Sin embargo, la docena de soldados de guardia al pie de la torre donde retenían a la mujer eran de otra pasta. Recios infantes con oscuras cotas de malla, que habían dejado manchas de óxido sobre sus gastados jubones de cuero, rostros atezados cubiertos de cicatrices, recuerdos de otras campañas. Los profesionales de la guerra, mercenarios al servicio de Francia.

La aparición sorpresiva de los jinetes les hizo perder tres hombres, que cayeron bajo las furiosas acometidas del acero templario. Los nueve restantes se hicieron fuertes en la angosta escalera que llevaba al lugar donde Charité había sido confinada.

Los jóvenes caballeros pusieron pie a tierra, y descolgaron sus escudos, que llevaban prendidos de los arzones de las sillas de montar. José de Vivar y un sargento dieron cuenta de tres esbirros que se encontraban ocultos en la penumbra de la sala en la que desembocaban los primeros peldaños, aunque no pudieron evitar que uno de ellos hundiera su pica en el estómago de un joven caballero catalán que les seguía.

De Vivar sabía que la estrechez del tramo hasta las dependencias de la joven les obligaba a luchar hombre a hombre, sin poder valerse de la ventaja que les confería su entrenamiento por parejas. Siempre dos.

Pagarían un alto precio en vidas, pero debían llegar con rapidez para evitar que mataran a la mujer y a la niña.

El ascenso era penoso, peleando escalón por escalón. Con sumo cuidado, trataban de no resbalar en la sangre que anegaba el suelo.

Al llegar a la puerta de los aposentos, sólo dos caballeros y De Vivar seguían en condiciones de combatir. Frente a ellos, un único mercenario les cerraba el paso con la espada en una mano y una daga en la otra. Sopesó la situación, se encogió de hombros con indiferencia y, tras dejar caer la espada, dio la espalda a los tres monjes y echó a correr, con la intención de degollar con el puñal a la madre y la hija.

Con la rapidez del rayo, De Vivar arrojó la espada, que, con un sonido húmedo, se hundió hasta la empuñadura entre los omóplatos del mercenario.

Los dos templarios tomaron un pesado banco y derribaron la puerta donde se encontraban las prisioneras.

—¡Mi señora Charité!
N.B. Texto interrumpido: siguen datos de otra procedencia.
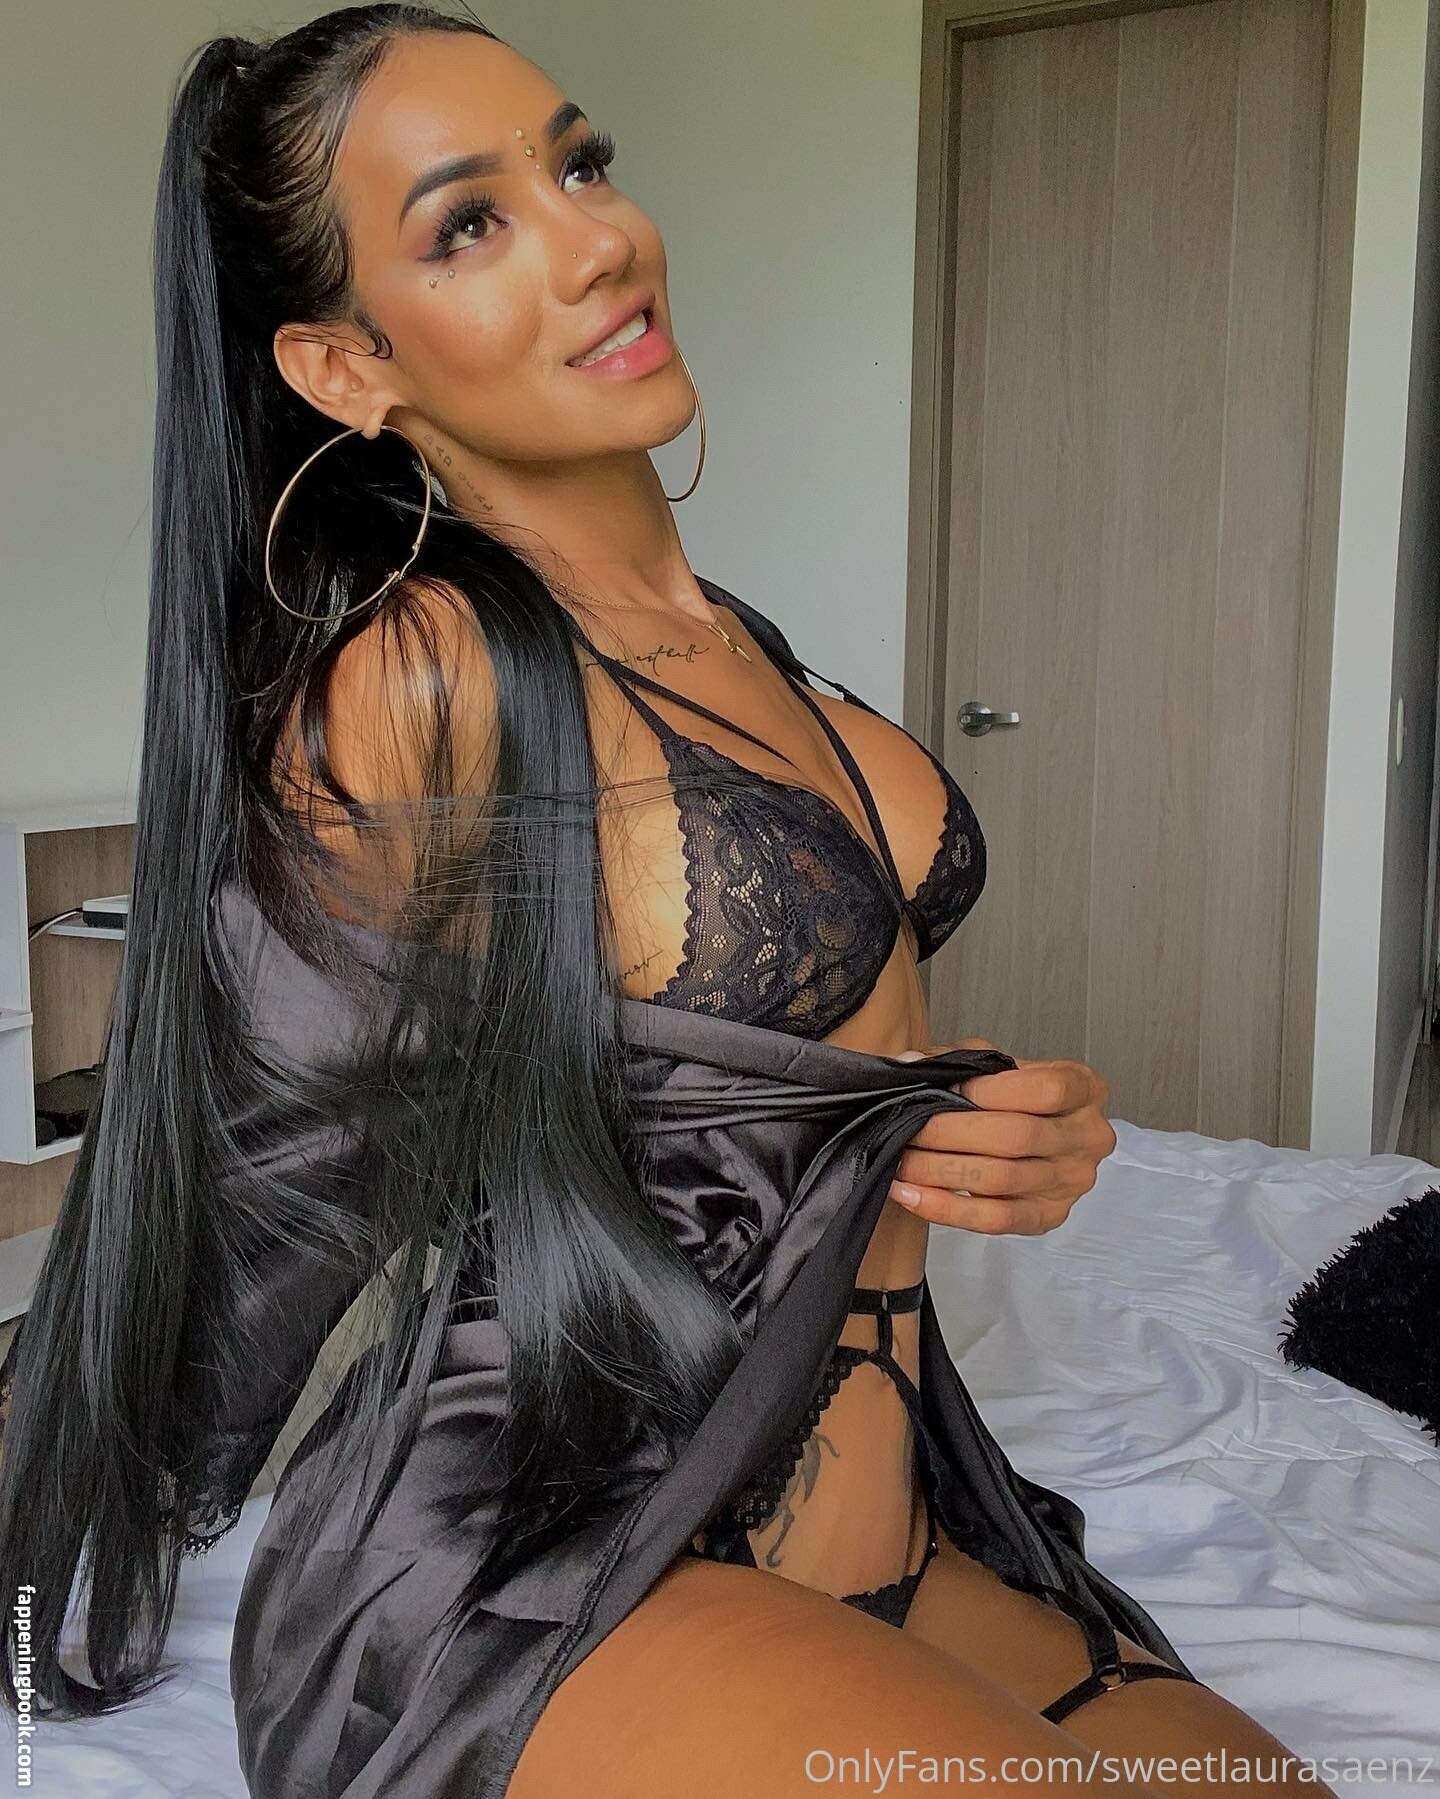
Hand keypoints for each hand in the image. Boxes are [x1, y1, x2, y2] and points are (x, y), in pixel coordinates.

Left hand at [886, 1038, 1115, 1235]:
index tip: (943, 1089)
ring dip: (939, 1171)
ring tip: (901, 1161)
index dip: (989, 1089)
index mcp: (1084, 1089)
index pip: (1044, 1090)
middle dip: (949, 1133)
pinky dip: (946, 1208)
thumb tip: (910, 1064)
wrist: (1039, 1136)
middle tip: (907, 1128)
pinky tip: (911, 1195)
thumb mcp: (999, 1066)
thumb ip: (958, 1060)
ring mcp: (1072, 1182)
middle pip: (1016, 1137)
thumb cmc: (1017, 1096)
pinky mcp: (1049, 1216)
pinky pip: (995, 1220)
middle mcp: (1088, 1137)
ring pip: (1000, 1180)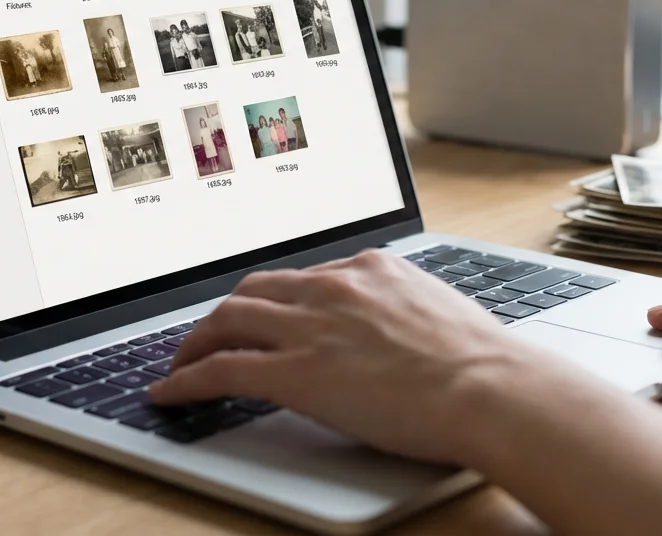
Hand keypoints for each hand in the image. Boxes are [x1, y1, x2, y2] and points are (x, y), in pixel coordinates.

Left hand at [149, 250, 521, 463]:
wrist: (490, 388)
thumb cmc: (482, 365)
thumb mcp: (440, 315)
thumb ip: (406, 312)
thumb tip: (400, 334)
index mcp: (372, 268)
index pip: (305, 277)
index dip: (276, 299)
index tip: (267, 313)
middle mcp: (335, 285)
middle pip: (256, 289)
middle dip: (226, 312)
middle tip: (210, 334)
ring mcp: (311, 326)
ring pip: (228, 319)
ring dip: (196, 341)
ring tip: (180, 361)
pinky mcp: (295, 371)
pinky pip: (222, 369)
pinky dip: (187, 379)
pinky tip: (171, 392)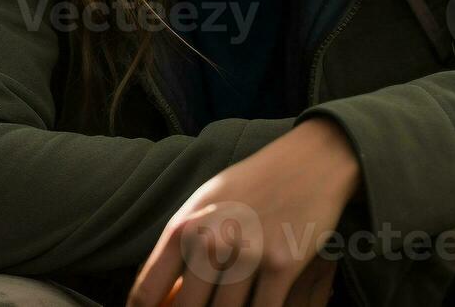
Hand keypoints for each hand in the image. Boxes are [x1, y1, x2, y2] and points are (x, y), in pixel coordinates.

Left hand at [129, 117, 359, 306]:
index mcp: (184, 228)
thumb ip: (182, 246)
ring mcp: (247, 255)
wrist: (308, 162)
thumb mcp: (205, 204)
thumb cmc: (252, 184)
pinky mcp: (282, 266)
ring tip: (231, 304)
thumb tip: (163, 292)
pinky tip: (258, 306)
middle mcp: (210, 242)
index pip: (146, 291)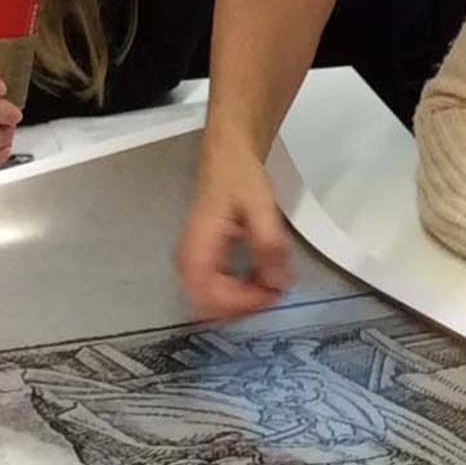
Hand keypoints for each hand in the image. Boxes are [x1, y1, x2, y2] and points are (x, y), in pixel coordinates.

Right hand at [175, 139, 293, 320]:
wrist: (228, 158)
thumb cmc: (240, 179)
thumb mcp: (261, 208)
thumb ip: (269, 246)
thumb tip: (278, 283)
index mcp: (197, 248)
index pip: (209, 295)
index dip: (241, 303)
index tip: (270, 295)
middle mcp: (187, 260)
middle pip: (207, 306)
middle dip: (241, 307)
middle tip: (272, 296)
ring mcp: (192, 262)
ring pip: (210, 301)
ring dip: (240, 302)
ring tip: (268, 289)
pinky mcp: (201, 261)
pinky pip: (215, 290)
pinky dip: (237, 293)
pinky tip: (258, 282)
Gracias a Dios, estáis a salvo. De Abadía me dio el objeto. Debemos abandonar el Valle de inmediato —instó el joven, a la vez que se aseguraba de que continuaba en su lugar el cilindro de cuero que portaba al cinto.

—Sí, debéis hacerlo, caballero, llevadlo al nuevo destino. Convertíos en noche y niebla, desapareced. Pero antes, os lo ruego, un instante. Permitidme que por última vez abrace a mi hija. Mi Charité… cuidadla.

Su voz se quebró en un sollozo.

—¡Pero mi señora, esto no es así! Es un error, Georges de Abadía fue claro en las órdenes: «Una mujer, una niña y el objeto»; aún resuenan sus palabras en mi cabeza.

—Sí. Una mujer, una niña y el objeto. Sólo que la mujer será el ama de cría —precisó mientras volvía la mirada a la gruesa mujer que permanecía en la sombra y sostenía al bebé entre sus rollizos brazos.

—Pero no entiendo. Por qué no vos…

—Debo morir —atajó con firmeza—. Y debo hacerlo en público, a manos de esas bestias que infestan el Valle. Debo hacerlo. Si escapo, nuestros enemigos no cejarán en mi busca. Nunca. De sobra lo han demostrado —dijo mientras la mujer le tendía a la niña—. Si huyo contigo, mi niña bonita, mi Charité —continuó esta vez sólo para el bebé—, te pondré en constante peligro. A ti y a tus descendientes. Eso no puede ni debe ser —finalizó con la voz quebrada.

La besó por última vez y para siempre, como besaban las mujeres de su sangre. Se la devolvió a la oronda matrona con una sonrisa que reflejaba toda la tristeza de su sacrificio.